Yes. GoldenGuide undergoes annual penetration testing conducted by an accredited third-party security firm. Additionally, our Slack and WhatsApp integrations are reviewed before each major release. We participate in responsible disclosure — if you find a security vulnerability, please report it to security@goldenpays.com and we will respond within 48 hours.

GoldenGuide uses Retrieval-Augmented Generation (RAG), specifically designed to prevent hallucination. Before generating any answer, the system retrieves the most relevant passages from your uploaded documents. The AI is then instructed to answer only using that retrieved content. If no sufficiently relevant document is found, the system responds with "I don't have that information in the current knowledge base" rather than inventing an answer.
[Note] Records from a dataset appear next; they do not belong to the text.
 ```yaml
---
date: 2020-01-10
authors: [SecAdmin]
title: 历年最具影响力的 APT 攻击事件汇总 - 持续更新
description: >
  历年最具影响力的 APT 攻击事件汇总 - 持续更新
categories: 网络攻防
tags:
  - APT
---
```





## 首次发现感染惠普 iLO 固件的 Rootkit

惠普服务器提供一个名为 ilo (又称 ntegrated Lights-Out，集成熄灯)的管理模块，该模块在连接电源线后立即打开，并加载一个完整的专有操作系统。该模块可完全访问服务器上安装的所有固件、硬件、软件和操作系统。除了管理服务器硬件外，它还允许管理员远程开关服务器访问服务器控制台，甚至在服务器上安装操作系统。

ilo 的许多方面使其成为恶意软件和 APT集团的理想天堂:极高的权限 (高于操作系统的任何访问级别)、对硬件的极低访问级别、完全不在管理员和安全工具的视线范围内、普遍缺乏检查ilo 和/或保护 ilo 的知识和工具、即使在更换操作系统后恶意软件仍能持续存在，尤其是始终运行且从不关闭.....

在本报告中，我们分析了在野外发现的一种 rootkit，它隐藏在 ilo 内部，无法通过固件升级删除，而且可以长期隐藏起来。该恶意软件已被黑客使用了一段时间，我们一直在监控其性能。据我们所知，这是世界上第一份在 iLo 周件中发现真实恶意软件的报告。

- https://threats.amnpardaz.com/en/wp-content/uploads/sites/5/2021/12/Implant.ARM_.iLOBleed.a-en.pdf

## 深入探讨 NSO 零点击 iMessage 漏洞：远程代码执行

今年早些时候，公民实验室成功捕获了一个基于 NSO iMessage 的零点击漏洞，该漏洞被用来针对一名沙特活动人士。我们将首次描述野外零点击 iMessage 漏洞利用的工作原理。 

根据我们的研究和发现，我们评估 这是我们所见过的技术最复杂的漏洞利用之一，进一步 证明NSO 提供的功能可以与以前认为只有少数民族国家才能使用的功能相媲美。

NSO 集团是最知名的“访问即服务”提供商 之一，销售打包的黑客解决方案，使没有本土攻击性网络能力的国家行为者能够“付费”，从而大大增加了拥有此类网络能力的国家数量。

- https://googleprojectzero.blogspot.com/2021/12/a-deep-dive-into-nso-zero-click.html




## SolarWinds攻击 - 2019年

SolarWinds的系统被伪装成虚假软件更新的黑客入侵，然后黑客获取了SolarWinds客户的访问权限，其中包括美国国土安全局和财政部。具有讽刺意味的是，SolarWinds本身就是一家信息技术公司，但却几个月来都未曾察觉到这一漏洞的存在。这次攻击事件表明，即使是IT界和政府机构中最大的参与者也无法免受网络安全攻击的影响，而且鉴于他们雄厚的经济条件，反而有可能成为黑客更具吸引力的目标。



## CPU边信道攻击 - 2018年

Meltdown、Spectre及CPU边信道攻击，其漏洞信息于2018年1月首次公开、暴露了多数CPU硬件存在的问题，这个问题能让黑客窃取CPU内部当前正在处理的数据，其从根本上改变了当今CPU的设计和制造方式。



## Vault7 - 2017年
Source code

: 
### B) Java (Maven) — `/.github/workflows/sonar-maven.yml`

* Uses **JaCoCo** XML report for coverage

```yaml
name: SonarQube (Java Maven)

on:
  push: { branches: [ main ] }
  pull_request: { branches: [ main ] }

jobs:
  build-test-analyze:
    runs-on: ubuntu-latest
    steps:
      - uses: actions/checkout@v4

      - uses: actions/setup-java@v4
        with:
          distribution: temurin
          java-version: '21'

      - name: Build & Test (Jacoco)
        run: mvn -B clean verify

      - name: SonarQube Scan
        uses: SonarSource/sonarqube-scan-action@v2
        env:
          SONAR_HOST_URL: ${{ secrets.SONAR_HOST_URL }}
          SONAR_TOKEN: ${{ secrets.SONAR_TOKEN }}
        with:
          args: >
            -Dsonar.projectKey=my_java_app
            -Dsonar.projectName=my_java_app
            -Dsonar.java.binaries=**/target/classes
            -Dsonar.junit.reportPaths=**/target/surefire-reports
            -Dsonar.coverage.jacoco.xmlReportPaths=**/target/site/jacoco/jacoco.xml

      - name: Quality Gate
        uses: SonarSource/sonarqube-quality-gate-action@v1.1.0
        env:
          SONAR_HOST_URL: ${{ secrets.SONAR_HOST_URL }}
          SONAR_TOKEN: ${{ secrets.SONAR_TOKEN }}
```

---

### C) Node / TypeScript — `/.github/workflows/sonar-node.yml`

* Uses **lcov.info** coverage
Yes. Every answer includes the document name and page number from which the information was retrieved. Employees can click through to view the original source. This means managers can always verify the answer and employees have full transparency about where the information comes from.

Every answer includes a "Report Incorrect Answer" button (required by the EU AI Act for high-risk AI systems). When an employee reports an answer, the HR Admin receives an alert and can update the relevant document. The system's confidence scores are logged and monitored — if a category of questions shows consistently low confidence, we flag it for HR Admin review.

Absolutely. UK GDPR and the EU AI Act require transparent AI disclosure. GoldenGuide displays a clear "AI-Powered" indicator on every interface — web chat, Slack, and WhatsApp. The system never impersonates a human. The first message in every conversation includes an explicit disclosure that the assistant is AI-powered.

No. The document access level system (Employee / Manager / Confidential) is enforced at the retrieval layer — before the AI even sees the content. An employee-level user cannot retrieve confidential HR documents regardless of how they phrase their question. Access control is applied before content reaches the language model.